The agency has set up a precise air quality map for those who want to follow the levels of pollutants in any given area. Drop-down menus allow users to select the kind of pollutant they want to see measurements for, and where.
The project comes at a time when a debate over fireworks is picking up steam in Iceland. As many readers are aware, Icelanders are big fans of fireworks. For a few weeks each year, fireworks are sold to the general public, with much of the proceeds going to the rescue squad and the scouts. Fireworks are so popular, in fact, that Icelanders explode hundreds of tonnes of them on New Year’s Eve alone.

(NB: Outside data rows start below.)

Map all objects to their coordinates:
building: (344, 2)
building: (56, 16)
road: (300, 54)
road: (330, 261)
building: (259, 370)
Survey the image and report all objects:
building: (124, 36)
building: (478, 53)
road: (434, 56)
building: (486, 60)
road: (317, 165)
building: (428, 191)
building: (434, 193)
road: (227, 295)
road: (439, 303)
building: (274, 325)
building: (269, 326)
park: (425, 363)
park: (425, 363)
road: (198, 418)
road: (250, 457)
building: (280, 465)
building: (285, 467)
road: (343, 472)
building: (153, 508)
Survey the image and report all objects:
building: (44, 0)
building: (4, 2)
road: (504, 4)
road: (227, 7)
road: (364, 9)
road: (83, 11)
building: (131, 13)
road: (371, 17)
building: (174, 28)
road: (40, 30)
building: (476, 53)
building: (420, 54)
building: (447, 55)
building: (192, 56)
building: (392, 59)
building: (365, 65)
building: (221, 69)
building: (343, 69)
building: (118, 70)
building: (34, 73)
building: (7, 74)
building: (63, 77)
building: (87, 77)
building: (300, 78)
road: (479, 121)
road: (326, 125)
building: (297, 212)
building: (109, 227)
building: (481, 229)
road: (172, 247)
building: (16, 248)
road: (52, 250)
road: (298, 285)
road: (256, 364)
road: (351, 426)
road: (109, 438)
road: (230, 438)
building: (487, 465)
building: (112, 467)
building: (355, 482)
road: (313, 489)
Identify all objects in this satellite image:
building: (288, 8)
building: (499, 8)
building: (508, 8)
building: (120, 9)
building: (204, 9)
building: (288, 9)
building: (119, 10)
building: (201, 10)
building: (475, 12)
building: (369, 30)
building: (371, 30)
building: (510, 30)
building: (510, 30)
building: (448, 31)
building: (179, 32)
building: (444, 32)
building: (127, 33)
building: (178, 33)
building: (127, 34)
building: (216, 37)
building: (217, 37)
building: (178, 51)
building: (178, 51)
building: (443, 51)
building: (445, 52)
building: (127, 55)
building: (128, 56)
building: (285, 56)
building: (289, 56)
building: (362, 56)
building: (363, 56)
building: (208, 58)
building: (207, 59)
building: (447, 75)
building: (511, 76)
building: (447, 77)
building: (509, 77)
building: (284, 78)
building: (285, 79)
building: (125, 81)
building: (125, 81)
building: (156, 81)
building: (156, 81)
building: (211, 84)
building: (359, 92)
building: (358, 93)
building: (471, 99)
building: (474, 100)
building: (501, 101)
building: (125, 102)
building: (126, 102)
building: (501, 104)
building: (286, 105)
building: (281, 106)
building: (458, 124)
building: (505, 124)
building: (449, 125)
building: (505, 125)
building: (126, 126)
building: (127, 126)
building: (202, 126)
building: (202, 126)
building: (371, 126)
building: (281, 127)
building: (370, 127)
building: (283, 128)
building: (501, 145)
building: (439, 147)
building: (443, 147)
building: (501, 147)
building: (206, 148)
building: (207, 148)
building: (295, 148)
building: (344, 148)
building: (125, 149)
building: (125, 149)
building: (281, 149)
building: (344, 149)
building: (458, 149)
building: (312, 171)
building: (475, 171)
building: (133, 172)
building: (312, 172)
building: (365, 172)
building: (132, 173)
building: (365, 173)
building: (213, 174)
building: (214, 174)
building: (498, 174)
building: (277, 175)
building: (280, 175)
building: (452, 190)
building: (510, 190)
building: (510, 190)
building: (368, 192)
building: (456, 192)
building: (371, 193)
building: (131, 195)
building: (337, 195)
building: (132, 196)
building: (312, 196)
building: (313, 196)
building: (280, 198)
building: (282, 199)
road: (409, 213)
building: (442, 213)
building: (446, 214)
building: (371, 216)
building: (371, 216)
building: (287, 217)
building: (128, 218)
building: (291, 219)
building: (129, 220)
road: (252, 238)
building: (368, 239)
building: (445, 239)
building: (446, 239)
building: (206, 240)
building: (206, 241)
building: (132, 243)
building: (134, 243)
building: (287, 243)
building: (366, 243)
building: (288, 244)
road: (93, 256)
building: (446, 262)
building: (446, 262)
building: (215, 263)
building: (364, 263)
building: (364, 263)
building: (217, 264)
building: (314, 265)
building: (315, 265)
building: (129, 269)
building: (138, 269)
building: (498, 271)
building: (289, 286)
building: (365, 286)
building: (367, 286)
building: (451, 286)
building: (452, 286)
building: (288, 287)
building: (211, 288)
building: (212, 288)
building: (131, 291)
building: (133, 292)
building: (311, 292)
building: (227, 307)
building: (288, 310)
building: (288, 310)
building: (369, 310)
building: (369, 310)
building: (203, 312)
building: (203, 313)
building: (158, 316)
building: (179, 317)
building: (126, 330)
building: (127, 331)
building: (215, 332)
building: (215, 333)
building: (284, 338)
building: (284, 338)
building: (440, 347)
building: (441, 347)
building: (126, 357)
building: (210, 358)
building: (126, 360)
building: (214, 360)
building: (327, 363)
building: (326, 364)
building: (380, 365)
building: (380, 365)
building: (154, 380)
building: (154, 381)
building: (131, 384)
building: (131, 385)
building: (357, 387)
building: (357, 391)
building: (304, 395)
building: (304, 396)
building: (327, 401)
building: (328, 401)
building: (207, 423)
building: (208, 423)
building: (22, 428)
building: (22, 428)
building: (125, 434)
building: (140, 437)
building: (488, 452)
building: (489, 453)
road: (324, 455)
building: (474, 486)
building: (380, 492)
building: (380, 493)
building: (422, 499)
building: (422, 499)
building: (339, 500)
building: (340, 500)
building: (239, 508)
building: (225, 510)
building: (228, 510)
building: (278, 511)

However, fireworks are not without consequence. People with respiratory illnesses are advised to stay indoors on New Year’s Eve, not least of all because fireworks do contain harmful materials such as lead, copper, and chrome, amongst other chemicals. As RÚV points out, fireworks contain heavy metals which are not dispersed by the wind. In fact, these metals seep into the ground and stay there long after the celebrations are over.
A poll taken last September shows that most Icelanders are in favour of stronger regulations on the sale of fireworks, and some people have called for an outright ban. Such a measure will not be going into effect this year, at least.